## About this exercise
Restate word for word every line from the top of the data below down through the line that holds "wall art: none [337,14,394,104]".

## Data to use
((

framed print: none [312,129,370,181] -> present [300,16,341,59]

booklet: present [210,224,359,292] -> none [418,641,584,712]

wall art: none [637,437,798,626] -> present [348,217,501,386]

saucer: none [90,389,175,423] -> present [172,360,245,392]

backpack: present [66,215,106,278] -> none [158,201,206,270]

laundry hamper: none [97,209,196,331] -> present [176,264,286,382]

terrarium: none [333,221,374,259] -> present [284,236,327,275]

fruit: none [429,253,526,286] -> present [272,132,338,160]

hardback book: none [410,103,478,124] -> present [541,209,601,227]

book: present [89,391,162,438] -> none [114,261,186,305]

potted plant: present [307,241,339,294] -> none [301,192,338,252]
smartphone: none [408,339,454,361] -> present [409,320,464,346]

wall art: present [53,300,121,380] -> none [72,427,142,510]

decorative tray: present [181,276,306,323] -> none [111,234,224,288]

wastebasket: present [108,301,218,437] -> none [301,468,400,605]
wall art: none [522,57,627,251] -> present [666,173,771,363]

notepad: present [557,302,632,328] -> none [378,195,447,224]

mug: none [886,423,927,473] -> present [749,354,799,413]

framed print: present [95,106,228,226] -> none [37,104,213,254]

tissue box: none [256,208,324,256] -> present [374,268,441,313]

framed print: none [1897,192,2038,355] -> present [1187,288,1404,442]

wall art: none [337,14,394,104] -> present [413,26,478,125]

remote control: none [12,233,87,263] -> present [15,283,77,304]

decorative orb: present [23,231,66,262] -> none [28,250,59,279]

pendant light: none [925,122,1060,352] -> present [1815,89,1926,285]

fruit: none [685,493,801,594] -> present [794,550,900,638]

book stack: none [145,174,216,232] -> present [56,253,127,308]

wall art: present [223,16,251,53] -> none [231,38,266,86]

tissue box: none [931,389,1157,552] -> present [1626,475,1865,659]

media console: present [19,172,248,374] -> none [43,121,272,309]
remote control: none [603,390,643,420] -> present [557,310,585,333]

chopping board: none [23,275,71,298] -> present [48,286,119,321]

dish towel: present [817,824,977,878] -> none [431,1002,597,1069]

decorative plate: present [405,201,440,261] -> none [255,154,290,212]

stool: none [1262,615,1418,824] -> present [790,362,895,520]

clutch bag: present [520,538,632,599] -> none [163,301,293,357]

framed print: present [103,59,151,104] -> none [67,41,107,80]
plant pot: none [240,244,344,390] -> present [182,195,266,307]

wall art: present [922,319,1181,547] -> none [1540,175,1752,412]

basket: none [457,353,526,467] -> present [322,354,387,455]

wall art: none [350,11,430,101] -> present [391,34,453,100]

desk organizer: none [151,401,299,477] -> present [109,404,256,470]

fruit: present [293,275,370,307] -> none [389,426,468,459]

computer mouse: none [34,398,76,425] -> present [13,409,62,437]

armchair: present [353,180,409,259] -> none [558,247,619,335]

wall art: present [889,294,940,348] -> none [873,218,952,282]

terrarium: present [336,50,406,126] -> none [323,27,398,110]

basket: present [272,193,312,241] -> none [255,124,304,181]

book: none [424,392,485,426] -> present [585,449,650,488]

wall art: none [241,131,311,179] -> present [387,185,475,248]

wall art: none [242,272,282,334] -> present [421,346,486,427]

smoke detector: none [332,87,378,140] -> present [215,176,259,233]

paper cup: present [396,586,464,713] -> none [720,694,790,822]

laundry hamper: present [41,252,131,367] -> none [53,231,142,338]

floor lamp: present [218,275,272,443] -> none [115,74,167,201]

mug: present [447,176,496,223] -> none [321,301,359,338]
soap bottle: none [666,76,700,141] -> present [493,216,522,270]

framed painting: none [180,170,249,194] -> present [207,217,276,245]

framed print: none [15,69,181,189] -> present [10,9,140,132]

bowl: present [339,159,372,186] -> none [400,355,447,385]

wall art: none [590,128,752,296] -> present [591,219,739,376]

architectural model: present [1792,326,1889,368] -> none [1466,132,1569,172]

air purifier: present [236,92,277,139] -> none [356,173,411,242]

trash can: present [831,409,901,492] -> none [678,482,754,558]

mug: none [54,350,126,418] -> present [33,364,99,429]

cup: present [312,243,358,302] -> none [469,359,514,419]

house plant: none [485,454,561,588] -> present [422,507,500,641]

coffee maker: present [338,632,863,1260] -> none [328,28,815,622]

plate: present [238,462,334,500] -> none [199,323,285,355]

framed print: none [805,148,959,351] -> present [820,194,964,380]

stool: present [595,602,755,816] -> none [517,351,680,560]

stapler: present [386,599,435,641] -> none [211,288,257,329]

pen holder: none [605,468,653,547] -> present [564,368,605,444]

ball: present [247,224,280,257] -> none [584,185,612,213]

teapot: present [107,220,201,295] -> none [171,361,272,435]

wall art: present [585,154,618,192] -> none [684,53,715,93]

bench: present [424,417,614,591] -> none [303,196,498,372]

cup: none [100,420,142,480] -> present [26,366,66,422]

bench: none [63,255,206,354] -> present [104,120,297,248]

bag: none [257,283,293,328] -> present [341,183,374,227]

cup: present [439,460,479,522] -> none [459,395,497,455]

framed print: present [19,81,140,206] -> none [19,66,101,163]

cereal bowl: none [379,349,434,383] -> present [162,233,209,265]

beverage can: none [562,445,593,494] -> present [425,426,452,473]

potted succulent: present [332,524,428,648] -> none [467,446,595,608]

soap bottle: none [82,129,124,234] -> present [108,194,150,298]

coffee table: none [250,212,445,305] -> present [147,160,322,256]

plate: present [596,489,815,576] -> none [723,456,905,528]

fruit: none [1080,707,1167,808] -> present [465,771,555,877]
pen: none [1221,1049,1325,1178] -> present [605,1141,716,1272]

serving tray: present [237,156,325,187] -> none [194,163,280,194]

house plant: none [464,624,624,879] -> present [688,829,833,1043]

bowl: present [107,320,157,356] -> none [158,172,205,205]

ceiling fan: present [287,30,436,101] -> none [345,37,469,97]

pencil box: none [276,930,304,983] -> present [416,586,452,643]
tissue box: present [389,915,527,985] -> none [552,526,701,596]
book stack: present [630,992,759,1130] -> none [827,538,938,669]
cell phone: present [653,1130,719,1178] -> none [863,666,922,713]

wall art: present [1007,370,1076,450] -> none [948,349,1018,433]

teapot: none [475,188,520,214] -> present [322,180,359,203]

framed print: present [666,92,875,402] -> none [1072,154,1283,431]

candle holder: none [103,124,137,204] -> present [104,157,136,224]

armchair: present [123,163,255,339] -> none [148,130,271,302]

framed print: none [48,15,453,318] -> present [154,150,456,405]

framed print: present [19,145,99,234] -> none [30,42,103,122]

))

## Written answer
framed print: none [312,129,370,181] -> present [300,16,341,59]

booklet: present [210,224,359,292] -> none [418,641,584,712]

wall art: none [637,437,798,626] -> present [348,217,501,386]

saucer: none [90,389,175,423] -> present [172,360,245,392]

backpack: present [66,215,106,278] -> none [158,201,206,270]

laundry hamper: none [97,209,196,331] -> present [176,264,286,382]

terrarium: none [333,221,374,259] -> present [284,236,327,275]

fruit: none [429,253,526,286] -> present [272,132,338,160]

hardback book: none [410,103,478,124] -> present [541,209,601,227]

book: present [89,391,162,438] -> none [114,261,186,305]

potted plant: present [307,241,339,294] -> none [301,192,338,252]
smartphone: none [408,339,454,361] -> present [409,320,464,346]

wall art: present [53,300,121,380] -> none [72,427,142,510]

decorative tray: present [181,276,306,323] -> none [111,234,224,288]

wastebasket: present [108,301,218,437] -> none [301,468,400,605]
wall art: none [522,57,627,251] -> present [666,173,771,363]

notepad: present [557,302,632,328] -> none [378,195,447,224]

mug: none [886,423,927,473] -> present [749,354,799,413]

framed print: present [95,106,228,226] -> none [37,104,213,254]

tissue box: none [256,208,324,256] -> present [374,268,441,313]

framed print: none [1897,192,2038,355] -> present [1187,288,1404,442]

wall art: none [337,14,394,104] -> present [413,26,478,125]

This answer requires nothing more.